Hera bisa melihat gadis yang baru saja mengutarakan perasaannya pada Dega menangis kemudian pergi. Hera yang terbengong menyaksikan kejadian itu tak sadar jika Dega melihat ke arahnya. Spontan, Hera langsung jongkok saat sadar Dega tengah meliriknya, biar gak kelihatan.

"Semoga gak nyamperin, semoga gak nyamperin, semoga gak nyamperin, semoga gak nyamperin, semoga gak nyamperin, semoga gak nyamperin, semoga gak nyamperin," lirih Hera berulang-berulang agar Sang Pencipta mengabulkan permintaannya. 

Dega udah keluar dari ruang jurnalis. Dia niatnya mau ke kelasnya yang jaraknya gak jauh dari ruang ekskul jurnalis, hanya berjarak 3 ruangan saja. Tapi, ia melihat Hera yang sedang jongkok, sambil mengadahkan tangan seperti berdoa dan matanya juga terpejam. Mulutnya juga komat kamit, dan Dega gak tau si Hera ini lagi berdoa atau baca mantra supaya hujan reda apa gimana. Habisnya lama banget.

"Lo ngapain Cil? Qunut?"

Mata Hera terbuka, kaget tentu saja. Dega nih selalu santuy bawaannya. Hera bingung harus bersikap kayak gimana dan akhirnya dia berdiri kemudian buang muka.

"Lo kenapa sih? Kayak kecyduk gitu? Ngintipin gue lo ya? Suka gue gak sih kalau udah nguntit kayak gini?"

Ini yang membuat Hera berdoa agar Dega tidak mendatanginya. Cowok itu selalu saja over PD sama dirinya sendiri. 

Hera berbalik. "PD!"

"Terus?"

"Ya nggak tau." Hera mengedikkan bahu.

"Lo dengerin semuanya, ya?" Dega terkekeh. "Kepo banget kayaknya tadi, sampek gak sadar gue merhatiin lo." Sudut bibir Dega terangkat.

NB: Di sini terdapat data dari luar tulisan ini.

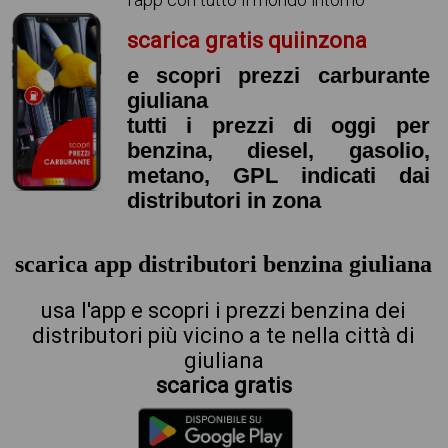
scarica gratis quiinzona
e scopri prezzi carburante
giuliana
tutti i prezzi di oggi per
benzina, diesel, gasolio,
metano, GPL indicati dai
distributori in zona
scarica app distributori benzina giuliana
usa l'app e scopri i prezzi benzina dei
distributori più vicino a te nella città di
giuliana
scarica gratis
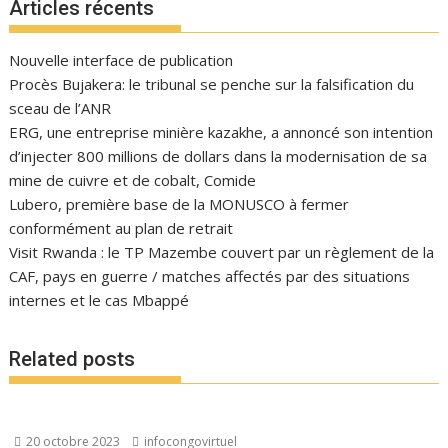
Articles récents
Nouvelle interface de publication
Procès Bujakera: le tribunal se penche sur la falsification du
sceau de l’ANR
ERG, une entreprise minière kazakhe, a annoncé son intention
d’injecter 800 millions de dollars dans la modernisation de sa
mine de cuivre et de cobalt, Comide
Lubero, première base de la MONUSCO à fermer
conformément au plan de retrait
Visit Rwanda : le TP Mazembe couvert par un règlement de la
CAF, pays en guerre / matches affectés par des situations
internes et le cas Mbappé
Related posts
20 octobre 2023
infocongovirtuel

"Apa sih?! Enggak ya!" Hera udah nyolot duluan.

"Hadeh, kebiasaan deh, sensi, kek merk masker."

"Iyain biar cepet." 

"Oke, gue mau ke kelas, ikut gak lo?" tawar Dega membuat Hera menaikkan alis.

Ikut? Lebih baik gue berdiri di sini berjam-jam nungguin hujan dari pada ikut Dega.

"Gak!"

"Gak apa nih? Gak mau ikut apa gak mau nolak ikut?"

"GAK IKUT!"

"Oh, yaudin, itu anak-anak pada mulai balik tuh ke kelas mereka. Kelas lo di di seberang sana kan? Jauh, Kalo mau nunggu hujan sendirian di sini si gak apa-apa. Ati-ati sama gudang sebelah lo."

Hera sontak menoleh ke ruang kosong yang terletak pas di sebelah ruang ekskul jurnalis. 

"Biasanya sih suka ada penampakan," kata Dega yang sudah seperti bisikan di telinga Hera.